- Written problem -
Reproduce word for word the lines of the records below, from the line containing "scientific name: Dolycoris baccarum" through the line containing "order: Ranunculales", with both of those lines included.

****************************************

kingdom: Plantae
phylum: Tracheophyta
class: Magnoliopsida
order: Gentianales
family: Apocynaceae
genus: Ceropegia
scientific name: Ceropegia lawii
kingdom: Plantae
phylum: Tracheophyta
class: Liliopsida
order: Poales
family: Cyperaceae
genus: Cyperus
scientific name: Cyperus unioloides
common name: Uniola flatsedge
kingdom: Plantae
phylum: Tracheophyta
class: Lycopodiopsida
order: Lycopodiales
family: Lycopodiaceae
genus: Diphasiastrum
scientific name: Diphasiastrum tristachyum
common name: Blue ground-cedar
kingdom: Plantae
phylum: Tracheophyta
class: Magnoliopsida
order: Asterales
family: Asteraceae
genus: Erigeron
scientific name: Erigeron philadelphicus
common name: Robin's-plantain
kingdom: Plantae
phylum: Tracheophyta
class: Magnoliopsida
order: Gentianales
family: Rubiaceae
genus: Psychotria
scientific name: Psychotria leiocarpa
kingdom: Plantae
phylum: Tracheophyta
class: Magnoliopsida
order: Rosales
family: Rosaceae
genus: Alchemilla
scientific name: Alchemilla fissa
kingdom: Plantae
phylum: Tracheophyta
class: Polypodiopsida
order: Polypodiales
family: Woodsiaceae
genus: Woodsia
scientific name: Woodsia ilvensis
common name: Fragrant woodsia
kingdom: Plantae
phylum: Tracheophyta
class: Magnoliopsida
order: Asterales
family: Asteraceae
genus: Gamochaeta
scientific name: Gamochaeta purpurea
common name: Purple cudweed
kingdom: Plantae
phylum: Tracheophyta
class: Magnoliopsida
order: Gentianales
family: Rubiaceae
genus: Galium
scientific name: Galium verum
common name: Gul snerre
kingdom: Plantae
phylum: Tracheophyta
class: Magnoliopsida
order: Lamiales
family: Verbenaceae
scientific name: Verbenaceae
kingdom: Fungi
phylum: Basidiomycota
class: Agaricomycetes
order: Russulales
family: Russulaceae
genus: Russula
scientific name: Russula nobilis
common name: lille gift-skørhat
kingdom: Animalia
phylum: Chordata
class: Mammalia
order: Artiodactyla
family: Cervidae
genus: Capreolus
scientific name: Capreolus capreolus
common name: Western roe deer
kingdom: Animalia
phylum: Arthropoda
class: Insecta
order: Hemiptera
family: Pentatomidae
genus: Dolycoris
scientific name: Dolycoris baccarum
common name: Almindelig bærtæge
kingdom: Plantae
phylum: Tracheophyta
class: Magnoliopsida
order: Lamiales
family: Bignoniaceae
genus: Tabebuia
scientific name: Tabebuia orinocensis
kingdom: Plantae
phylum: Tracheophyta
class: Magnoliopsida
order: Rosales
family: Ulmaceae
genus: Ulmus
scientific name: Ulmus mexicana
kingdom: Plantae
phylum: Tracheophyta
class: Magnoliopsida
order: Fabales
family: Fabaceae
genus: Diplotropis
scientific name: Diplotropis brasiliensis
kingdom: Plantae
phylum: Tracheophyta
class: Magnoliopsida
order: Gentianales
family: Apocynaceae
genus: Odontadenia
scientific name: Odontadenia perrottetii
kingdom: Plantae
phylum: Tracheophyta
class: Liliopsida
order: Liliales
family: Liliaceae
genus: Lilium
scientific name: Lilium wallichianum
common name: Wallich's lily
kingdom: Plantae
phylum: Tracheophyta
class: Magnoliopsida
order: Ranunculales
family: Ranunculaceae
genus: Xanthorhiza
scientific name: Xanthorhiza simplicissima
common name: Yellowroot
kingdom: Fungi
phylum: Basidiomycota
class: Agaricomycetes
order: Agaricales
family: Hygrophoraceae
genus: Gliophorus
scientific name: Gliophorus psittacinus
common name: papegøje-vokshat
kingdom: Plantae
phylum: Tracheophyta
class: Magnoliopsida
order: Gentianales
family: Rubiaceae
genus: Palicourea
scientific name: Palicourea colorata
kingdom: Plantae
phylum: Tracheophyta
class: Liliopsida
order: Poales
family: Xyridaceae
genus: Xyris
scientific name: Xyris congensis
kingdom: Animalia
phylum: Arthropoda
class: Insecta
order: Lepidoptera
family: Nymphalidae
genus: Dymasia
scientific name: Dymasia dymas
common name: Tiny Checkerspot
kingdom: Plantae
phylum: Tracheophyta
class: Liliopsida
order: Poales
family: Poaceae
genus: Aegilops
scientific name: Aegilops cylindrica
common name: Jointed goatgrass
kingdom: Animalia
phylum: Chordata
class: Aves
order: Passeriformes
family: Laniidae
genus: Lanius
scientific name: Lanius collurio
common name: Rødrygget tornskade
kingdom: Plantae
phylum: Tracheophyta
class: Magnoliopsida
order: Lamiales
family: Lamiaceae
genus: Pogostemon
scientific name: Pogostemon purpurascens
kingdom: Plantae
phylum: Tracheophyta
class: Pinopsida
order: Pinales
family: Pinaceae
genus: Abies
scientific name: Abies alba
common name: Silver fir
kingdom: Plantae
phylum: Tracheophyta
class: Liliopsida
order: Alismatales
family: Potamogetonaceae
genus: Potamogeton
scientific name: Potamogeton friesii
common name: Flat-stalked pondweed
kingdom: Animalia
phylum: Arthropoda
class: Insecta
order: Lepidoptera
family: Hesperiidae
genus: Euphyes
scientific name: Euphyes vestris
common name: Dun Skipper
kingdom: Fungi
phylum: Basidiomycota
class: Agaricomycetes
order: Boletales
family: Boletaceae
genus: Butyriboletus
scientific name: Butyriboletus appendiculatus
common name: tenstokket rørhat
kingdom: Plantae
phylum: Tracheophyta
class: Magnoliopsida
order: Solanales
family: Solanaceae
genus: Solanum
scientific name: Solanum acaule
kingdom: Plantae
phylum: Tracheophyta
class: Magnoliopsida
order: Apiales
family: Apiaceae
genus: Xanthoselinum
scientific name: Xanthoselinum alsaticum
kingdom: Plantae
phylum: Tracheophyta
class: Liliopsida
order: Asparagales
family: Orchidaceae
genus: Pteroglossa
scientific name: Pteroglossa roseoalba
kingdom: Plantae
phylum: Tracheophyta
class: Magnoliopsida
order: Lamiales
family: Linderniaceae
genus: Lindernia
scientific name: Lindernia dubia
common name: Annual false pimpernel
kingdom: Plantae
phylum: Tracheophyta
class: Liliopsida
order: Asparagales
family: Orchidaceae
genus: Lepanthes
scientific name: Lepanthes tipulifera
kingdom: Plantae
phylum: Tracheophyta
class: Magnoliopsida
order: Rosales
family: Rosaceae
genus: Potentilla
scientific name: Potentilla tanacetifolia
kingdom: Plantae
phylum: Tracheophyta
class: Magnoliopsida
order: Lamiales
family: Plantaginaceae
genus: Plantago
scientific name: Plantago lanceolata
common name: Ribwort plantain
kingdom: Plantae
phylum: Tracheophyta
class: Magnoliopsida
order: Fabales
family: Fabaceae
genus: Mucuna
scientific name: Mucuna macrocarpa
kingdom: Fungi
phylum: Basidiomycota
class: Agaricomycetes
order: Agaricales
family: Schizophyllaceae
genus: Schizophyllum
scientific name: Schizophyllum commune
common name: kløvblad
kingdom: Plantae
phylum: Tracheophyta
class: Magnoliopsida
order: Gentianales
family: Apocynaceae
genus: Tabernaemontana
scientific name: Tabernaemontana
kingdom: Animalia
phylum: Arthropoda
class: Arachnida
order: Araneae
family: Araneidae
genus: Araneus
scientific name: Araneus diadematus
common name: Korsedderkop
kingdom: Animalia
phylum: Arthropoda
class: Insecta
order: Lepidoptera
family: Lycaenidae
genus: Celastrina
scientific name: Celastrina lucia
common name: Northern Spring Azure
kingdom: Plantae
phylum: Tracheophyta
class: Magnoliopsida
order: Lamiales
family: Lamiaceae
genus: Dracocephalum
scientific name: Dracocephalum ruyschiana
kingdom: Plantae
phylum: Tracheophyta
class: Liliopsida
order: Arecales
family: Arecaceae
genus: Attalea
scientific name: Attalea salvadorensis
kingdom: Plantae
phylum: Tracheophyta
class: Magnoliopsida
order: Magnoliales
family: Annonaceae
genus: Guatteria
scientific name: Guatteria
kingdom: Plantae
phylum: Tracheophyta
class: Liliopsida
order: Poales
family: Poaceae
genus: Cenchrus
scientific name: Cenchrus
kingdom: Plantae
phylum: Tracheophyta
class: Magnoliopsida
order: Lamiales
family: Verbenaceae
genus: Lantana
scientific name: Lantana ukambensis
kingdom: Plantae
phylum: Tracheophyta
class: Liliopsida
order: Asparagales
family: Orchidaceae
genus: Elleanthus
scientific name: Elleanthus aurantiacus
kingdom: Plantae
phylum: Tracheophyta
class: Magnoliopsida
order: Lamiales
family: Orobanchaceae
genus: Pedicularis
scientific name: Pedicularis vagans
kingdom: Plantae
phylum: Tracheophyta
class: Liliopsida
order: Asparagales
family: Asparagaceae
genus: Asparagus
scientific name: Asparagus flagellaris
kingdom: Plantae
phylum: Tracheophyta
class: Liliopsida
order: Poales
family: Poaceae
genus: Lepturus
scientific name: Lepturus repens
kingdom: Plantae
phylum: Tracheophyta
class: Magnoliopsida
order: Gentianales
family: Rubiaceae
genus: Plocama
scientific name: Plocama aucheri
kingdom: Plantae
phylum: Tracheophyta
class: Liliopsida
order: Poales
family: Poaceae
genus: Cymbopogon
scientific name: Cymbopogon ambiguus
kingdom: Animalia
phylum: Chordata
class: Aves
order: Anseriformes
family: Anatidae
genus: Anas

****************************************

- Answer for the task -
scientific name: Dolycoris baccarum
common name: Almindelig bærtæge
kingdom: Plantae
phylum: Tracheophyta
class: Magnoliopsida
order: Lamiales
family: Bignoniaceae
genus: Tabebuia
scientific name: Tabebuia orinocensis
kingdom: Plantae
phylum: Tracheophyta
class: Magnoliopsida
order: Rosales
family: Ulmaceae
genus: Ulmus
scientific name: Ulmus mexicana
kingdom: Plantae
phylum: Tracheophyta
class: Magnoliopsida
order: Fabales
family: Fabaceae
genus: Diplotropis
scientific name: Diplotropis brasiliensis
kingdom: Plantae
phylum: Tracheophyta
class: Magnoliopsida
order: Gentianales
family: Apocynaceae
genus: Odontadenia
scientific name: Odontadenia perrottetii
kingdom: Plantae
phylum: Tracheophyta
class: Liliopsida
order: Liliales
family: Liliaceae
genus: Lilium
scientific name: Lilium wallichianum
common name: Wallich's lily
kingdom: Plantae
phylum: Tracheophyta
class: Magnoliopsida
order: Ranunculales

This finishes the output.